I was trying to power on a brand new unit and actually use it for the first time, but I received an error code instead. ... Since I wanted a base-English user interface and English markings on the unit, I purchased a Brightlink ****Ui in Ohio for my new job overseas. After a five-week backorder and delays in setting up my classroom, I finally opened the unit (Serial Number: X*JL******L) and mounted it on the wall above my white board. Tried to power it on--nothing. After several attempts, called Epson service in North America, who confirmed that the error code displayed on the unit meant that it has a bad motherboard. It is a factory defect (telephone support ticket *******-******) and must be replaced. The problem is that I am here in Guangzhou, China until next summer with a defective projector and no one at Epson seems to have a solution that would get a working projector into my classroom in the least amount of time. **Epson N.A. says they'd be happy to exchange the unit next year when I return to the states for vacation.
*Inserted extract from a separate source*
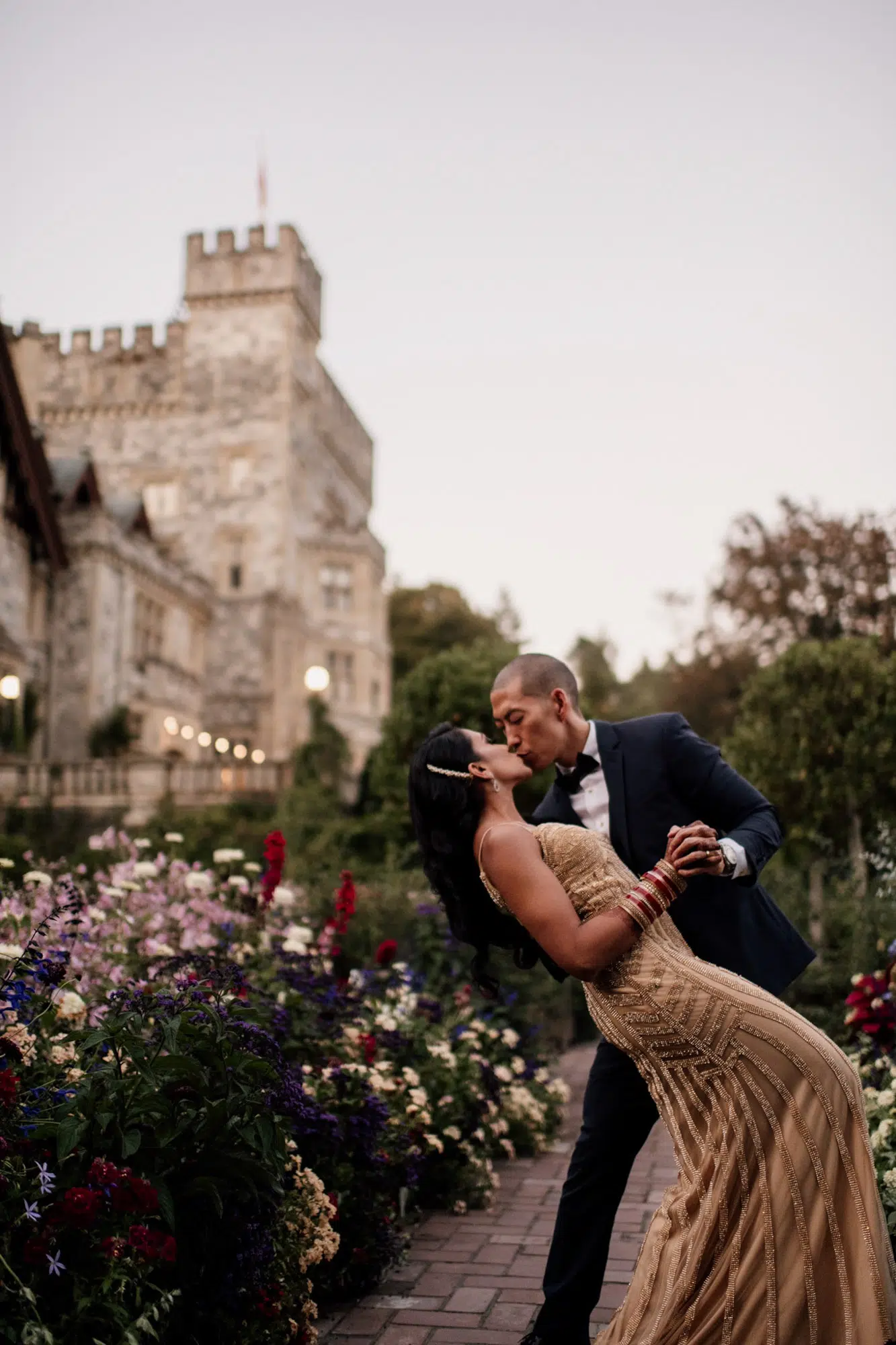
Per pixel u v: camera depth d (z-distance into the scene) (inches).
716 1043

Epson Certified outlets here in China say they can't service a North American unit, but offered to sell me a new one from their stock--which means they could replace it (or even repair it) if they were authorized. But no one at Epson seems to want to approve such a simple request. **Meanwhile, my entire curriculum was written based on the acquisition and use of this rather expensive interactive projector, and I cannot use it for the next eight to ten months. I very much need someone at Epson who has the authority to help solve this rather complex (yet, so simple) issue.
I am working at an elite high school in China--the kind with parents who can afford private school tuition and have disposable income. The director of the program is keen to upgrade technology, and was waiting to see what the BrightLink could do in front of highly motivated students. So far, he has seen Epson at its worst--releasing a factory defective product and not acting quickly (or at all, really) to offer appropriate service and support.
Quite simply, I want Epson to replace or repair the unit today--it's a one phone call fix. There are a dozen Epson Certified Repair Centers in and around Guangzhou. They told me (through an interpreter) that they could have done it already, but they need authorization to do warranty service (replace or repair) on a North American unit.
I paid about three thousand USD out of my own pocket to bring a next generation device into my classroom, and--so far--I have been embarrassed and humiliated in front of my administration, colleagues, and students. Thanks Epson.
Honestly, I feel like I have tried just about everything: I talked with Epson N.A., Epson Hong Kong, two different Epson Certified Service Centers here in China, and emailed Epson China a week ago (with no response.) I really think it's time for Epson to do something...anything...to solve this issue.